A recently amended lawsuit from 2015 alleges that the NFL overmedicates their players with an emphasis on returning them to the field as soon as possible. The court documents stated that “Players are not informed of the long-term health effects of taking controlled substances and prescription medications in the amounts given to them.”

study out of St. Louis’ Washington University found that retired players were four times more likely to abuse prescription painkillers with just over 70 percent of the 644 players interviewed saying they misused prescription drugs.

Meanwhile, players have opted for self-medication in the face of a failed policy. The wide use of cannabis in the league has become something of an open secret with many players recently admitting that up to 70 percent of the league smokes regularly. Players often cite the mentally relaxing and pain-relieving effects as the ideal medication.

Yet that self-medication has come at a price. Last season alone, 26 players were suspended for violating the NFL’s policy on substance abuse.

Players are reportedly tested only once a year – unless they have a history of being caught – which allows them to schedule their cannabis consumption around the testing period and smoke for the rest of the year.

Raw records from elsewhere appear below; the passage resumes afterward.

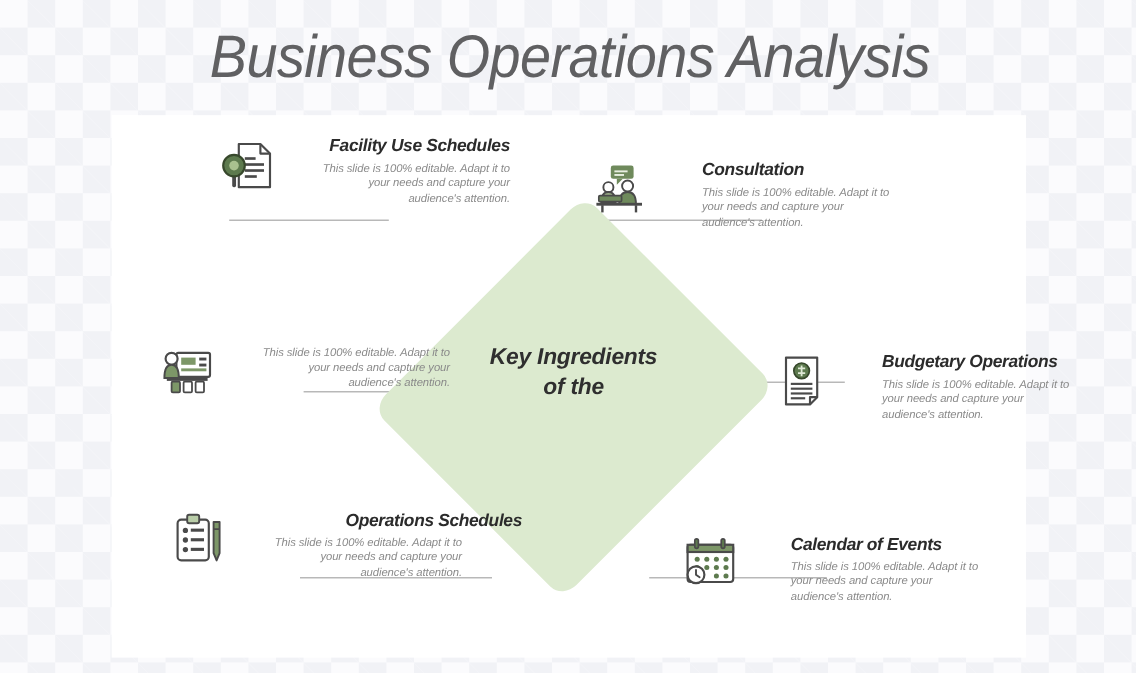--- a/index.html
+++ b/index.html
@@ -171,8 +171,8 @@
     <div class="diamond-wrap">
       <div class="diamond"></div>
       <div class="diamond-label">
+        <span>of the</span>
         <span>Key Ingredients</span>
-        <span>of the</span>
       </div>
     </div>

In recent years, the league has taken steps toward a more open policy toward cannabis. In 2014 they agreed to change the threshold of THC content for their drug tests from 15 nanograms to 35, though even that increase is enough to get anyone who smokes suspended.

This summer the NFL agreed to work with the league’s Players Association to study the effects of cannabis and its potential as a treatment for CTE.

Recently, HERB brought together four retired NFL stars—Marvin Washington, Grant Mattos, Leonard Marshall and Eben Britton—to talk about why medical marijuana is so important for players. Not only just for treating CTE—which researchers now believe can be treated with cannabis—but also for replacing the dangerous opioids that leave so many players feeling depressed, aggravated and in many cases addicted.

As Washington says, “They have to have an alternative. Look at something that’s non-toxic. Non-addictive. Has never killed anybody. And I always say I’ve seen plenty of guys leave the game addicted to pain pills. I’ve never seen anybody leave the game addicted to marijuana.”